Hace más de un año, mi viejo colega Ramón Salazar me invitó a ver su última película, 10.000 noches en ninguna parte. La condición entonces fue no escribir lo que me había parecido y desde luego no he pedido permiso para estas líneas, espero que Ramón no se enfade. La realidad es que la película sigue siendo uno de los secretos mejor guardados del cine español, una de las pruebas vivientes más palpables del alarmante estado en el que se encuentra el cine en nuestro país. Porque Ramón, que yo sepa o pueda cavilar, no ha encontrado distribución para una película imperfecta y al mismo tiempo sumamente bella, una rara joya que llega al corazón y que sorprende por su audacia y riesgo.
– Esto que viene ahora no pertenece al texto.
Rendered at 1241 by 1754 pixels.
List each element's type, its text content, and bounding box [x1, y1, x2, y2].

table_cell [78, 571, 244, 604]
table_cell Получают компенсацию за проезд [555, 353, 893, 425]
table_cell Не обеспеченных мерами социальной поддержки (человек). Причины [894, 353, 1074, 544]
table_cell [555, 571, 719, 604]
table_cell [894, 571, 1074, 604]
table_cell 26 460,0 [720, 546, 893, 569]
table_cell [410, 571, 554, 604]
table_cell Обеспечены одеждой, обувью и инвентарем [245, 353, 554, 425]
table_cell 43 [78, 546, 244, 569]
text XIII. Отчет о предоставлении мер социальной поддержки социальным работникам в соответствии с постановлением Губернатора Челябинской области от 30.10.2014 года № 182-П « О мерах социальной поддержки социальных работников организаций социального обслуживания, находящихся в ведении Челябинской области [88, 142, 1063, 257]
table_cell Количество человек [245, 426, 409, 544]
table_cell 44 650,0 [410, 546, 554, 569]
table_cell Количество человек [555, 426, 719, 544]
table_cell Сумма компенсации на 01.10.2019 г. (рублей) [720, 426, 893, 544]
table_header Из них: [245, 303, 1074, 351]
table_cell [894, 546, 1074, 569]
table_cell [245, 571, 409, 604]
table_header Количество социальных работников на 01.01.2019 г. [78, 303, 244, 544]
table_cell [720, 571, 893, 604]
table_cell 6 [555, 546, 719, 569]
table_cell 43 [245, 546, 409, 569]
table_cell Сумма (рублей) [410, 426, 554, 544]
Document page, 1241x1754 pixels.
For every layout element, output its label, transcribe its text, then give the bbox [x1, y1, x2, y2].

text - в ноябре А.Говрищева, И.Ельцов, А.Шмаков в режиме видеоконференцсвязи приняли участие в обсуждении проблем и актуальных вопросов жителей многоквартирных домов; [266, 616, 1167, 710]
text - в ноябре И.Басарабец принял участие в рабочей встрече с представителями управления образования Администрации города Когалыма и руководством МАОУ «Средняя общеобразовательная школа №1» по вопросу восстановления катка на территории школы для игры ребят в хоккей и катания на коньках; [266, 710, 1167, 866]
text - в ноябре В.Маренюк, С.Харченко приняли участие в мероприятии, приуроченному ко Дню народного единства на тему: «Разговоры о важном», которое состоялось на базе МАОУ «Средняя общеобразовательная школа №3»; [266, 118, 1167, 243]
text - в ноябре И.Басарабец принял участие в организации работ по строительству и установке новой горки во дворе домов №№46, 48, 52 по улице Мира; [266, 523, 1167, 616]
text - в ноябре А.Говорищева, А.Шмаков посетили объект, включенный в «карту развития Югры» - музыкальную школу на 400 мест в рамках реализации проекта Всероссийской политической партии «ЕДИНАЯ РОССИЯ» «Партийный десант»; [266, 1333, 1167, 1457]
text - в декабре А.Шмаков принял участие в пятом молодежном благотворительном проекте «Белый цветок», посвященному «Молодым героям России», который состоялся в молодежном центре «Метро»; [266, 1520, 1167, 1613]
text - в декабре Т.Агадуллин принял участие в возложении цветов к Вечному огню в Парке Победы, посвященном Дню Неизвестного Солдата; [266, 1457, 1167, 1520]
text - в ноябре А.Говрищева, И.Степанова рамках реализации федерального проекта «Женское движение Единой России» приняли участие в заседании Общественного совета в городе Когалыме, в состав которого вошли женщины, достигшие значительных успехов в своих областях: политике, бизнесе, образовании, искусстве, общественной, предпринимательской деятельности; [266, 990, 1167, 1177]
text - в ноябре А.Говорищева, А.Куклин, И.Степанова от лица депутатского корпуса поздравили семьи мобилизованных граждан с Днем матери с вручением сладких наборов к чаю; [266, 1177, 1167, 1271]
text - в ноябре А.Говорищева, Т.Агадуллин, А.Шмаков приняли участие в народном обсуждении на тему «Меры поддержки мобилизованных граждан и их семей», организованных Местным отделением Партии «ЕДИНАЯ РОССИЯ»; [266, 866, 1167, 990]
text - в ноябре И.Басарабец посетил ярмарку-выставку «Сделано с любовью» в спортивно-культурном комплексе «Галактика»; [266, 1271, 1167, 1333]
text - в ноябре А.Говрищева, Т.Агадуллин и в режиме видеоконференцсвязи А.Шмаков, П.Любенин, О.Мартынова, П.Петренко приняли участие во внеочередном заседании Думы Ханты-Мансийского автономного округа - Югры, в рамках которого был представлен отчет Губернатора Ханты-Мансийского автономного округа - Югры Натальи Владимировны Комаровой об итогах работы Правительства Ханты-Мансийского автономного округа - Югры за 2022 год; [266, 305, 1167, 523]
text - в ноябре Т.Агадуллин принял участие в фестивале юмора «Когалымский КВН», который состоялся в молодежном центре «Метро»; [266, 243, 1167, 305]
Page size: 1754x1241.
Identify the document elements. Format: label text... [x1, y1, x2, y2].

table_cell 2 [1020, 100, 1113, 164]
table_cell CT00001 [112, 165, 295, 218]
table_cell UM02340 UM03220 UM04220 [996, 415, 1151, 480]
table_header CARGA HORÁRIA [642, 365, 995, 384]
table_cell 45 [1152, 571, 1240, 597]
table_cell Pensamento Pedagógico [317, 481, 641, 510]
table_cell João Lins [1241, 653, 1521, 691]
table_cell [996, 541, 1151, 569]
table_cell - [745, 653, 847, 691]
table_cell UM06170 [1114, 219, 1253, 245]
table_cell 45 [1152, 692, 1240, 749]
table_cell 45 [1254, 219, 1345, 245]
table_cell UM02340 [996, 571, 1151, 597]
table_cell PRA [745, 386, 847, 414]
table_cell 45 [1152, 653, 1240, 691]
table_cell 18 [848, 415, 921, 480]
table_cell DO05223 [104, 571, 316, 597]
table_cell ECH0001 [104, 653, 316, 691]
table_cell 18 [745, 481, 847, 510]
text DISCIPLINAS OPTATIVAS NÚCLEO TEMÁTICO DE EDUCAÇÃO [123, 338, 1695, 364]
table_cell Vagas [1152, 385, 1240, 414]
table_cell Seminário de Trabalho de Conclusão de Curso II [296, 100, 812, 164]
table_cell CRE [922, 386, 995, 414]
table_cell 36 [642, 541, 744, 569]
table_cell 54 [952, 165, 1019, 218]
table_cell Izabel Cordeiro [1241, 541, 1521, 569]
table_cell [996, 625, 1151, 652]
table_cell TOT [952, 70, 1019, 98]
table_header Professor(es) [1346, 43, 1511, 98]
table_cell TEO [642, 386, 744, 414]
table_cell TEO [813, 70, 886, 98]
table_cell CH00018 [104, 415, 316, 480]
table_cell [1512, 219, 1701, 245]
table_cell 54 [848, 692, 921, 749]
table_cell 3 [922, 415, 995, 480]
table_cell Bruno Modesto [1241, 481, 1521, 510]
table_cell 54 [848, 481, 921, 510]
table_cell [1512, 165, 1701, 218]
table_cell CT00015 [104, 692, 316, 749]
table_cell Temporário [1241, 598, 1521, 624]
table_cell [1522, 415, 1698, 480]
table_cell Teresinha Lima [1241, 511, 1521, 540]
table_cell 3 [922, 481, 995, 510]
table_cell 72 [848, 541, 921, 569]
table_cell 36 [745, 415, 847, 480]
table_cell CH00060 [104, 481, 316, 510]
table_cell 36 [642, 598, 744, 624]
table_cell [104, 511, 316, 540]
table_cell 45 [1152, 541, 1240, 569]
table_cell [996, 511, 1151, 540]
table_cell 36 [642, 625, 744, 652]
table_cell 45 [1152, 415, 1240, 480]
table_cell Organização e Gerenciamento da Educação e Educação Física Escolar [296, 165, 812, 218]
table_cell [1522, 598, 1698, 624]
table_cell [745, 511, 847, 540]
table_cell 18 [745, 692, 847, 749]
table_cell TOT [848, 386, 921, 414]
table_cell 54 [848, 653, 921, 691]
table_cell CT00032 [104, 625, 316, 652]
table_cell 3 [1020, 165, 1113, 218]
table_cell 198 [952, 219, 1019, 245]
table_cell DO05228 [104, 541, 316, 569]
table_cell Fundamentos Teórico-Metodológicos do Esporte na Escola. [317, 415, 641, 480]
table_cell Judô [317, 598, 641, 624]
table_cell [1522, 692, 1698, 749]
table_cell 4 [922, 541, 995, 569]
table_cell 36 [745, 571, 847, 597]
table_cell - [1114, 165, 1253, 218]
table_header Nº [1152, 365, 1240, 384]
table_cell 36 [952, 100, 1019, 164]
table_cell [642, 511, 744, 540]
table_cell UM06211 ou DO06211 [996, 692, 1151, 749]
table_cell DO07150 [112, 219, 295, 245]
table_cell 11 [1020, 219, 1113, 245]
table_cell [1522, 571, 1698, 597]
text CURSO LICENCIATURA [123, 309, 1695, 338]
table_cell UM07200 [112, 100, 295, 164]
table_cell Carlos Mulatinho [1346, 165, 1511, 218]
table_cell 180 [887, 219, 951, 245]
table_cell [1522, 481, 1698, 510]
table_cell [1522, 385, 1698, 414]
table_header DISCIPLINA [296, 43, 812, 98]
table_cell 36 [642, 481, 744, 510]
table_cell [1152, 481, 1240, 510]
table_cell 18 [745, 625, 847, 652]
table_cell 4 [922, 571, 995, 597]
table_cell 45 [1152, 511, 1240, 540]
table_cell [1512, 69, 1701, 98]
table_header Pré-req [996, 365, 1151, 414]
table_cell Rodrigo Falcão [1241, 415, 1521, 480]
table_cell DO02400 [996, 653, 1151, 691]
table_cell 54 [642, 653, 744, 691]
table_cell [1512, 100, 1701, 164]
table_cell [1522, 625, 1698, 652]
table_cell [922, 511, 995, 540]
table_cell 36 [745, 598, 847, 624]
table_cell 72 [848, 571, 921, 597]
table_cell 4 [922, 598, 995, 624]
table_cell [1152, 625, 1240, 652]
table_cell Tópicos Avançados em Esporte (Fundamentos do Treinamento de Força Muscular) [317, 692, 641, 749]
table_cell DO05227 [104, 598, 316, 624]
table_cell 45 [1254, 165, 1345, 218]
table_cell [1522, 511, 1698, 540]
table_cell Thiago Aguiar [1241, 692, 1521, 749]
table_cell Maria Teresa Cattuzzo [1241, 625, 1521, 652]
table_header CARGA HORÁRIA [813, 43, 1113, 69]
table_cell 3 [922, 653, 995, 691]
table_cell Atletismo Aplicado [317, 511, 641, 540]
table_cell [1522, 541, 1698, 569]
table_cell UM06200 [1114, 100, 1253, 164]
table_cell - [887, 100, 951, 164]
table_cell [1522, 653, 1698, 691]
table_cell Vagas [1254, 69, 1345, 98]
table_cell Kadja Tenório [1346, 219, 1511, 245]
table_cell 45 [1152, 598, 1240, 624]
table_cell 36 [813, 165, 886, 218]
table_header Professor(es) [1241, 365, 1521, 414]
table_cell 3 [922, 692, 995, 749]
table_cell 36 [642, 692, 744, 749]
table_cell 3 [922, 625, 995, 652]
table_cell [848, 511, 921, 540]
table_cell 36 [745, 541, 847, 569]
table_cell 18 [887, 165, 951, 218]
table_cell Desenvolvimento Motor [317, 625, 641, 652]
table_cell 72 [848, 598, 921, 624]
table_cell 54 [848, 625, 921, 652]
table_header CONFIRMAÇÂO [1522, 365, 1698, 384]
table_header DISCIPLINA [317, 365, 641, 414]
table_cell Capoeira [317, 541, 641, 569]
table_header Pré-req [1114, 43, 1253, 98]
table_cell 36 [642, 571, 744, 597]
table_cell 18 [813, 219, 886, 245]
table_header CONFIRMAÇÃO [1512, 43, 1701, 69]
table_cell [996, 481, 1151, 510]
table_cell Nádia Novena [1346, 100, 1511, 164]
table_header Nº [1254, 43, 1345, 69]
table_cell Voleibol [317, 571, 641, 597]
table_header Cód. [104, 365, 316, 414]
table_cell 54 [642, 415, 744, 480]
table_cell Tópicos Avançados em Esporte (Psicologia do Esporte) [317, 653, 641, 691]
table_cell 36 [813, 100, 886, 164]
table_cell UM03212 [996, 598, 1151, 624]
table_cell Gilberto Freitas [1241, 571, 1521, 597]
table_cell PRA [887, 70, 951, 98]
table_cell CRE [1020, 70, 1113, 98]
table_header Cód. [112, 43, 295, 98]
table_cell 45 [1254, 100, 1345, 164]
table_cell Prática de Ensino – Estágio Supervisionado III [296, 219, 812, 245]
Me imagino que precisamente esa capacidad para la audacia y el riesgo son sus "problemas". En parte, parece comprensible, con los distribuidores manejando unos márgenes cada vez más pequeños, que no es buen momento para lanzarse a grandes aventuras. Por otra parte, es el reflejo de que la industria se vuelve conservadora cuando van mal dadas sucediendo lo contrario a lo que suponen quienes quieren cine gratis, que no triunfa lo extraordinario, vanguardista y original sino que sale adelante lo convencional, asumible y muchas veces sencillamente gris.



10.000 noches en ninguna parte cuenta una historia muy íntima y lo hace yendo al hueso del subconsciente de su protagonista, Andrés Gertrudix, uno de esos grandes actores españoles para los que parece no haber suficientes películas como ésta que hagan brillar su talento. Gertrudix es un chaval de vida triste y apagada, al que suponemos devorado por mil tormentos, muchos de ellos causados por su propia madre, una espléndida Susi Sánchez en un papel muy a lo Cassavetes de mujer histérica y vulnerable consumida por sus vicios.



Salazar nos cuenta las cosas desde la poesía y la imaginación, sin recurrir a los trucos y certezas de la narrativa lineal para convertir el celuloide en el paisaje de las emociones y los sentimientos más profundos de su protagonista. Hay escenas francamente chocantes, como su encuentro en París con Lola Dueñas en el que el cineasta alcanza cotas de surrealismo muy poco transitadas por el recio cine español pero que después de chocar acaban conmoviendo por su imaginación y ternura. La parte de Berlín, con Najwa Nimri, metáfora de la liberación sexual del reprimido protagonista, da paso a un final espléndido y catártico en un Madrid maravillosamente bien rodado.



Salazar se atreve a utilizar la cámara como un intruso impertinente para despojar a sus personajes de toda careta y mostrar su desnudez más brutal de forma rotunda, al mismo tiempo sensible y espantosa. Hay imágenes de este filme que aun hoy, un año después, regresan a mi memoria con extraña fuerza y me pregunto cuándo los espectadores podrán disfrutar de una película tan atípica como necesaria en nuestra cinematografía.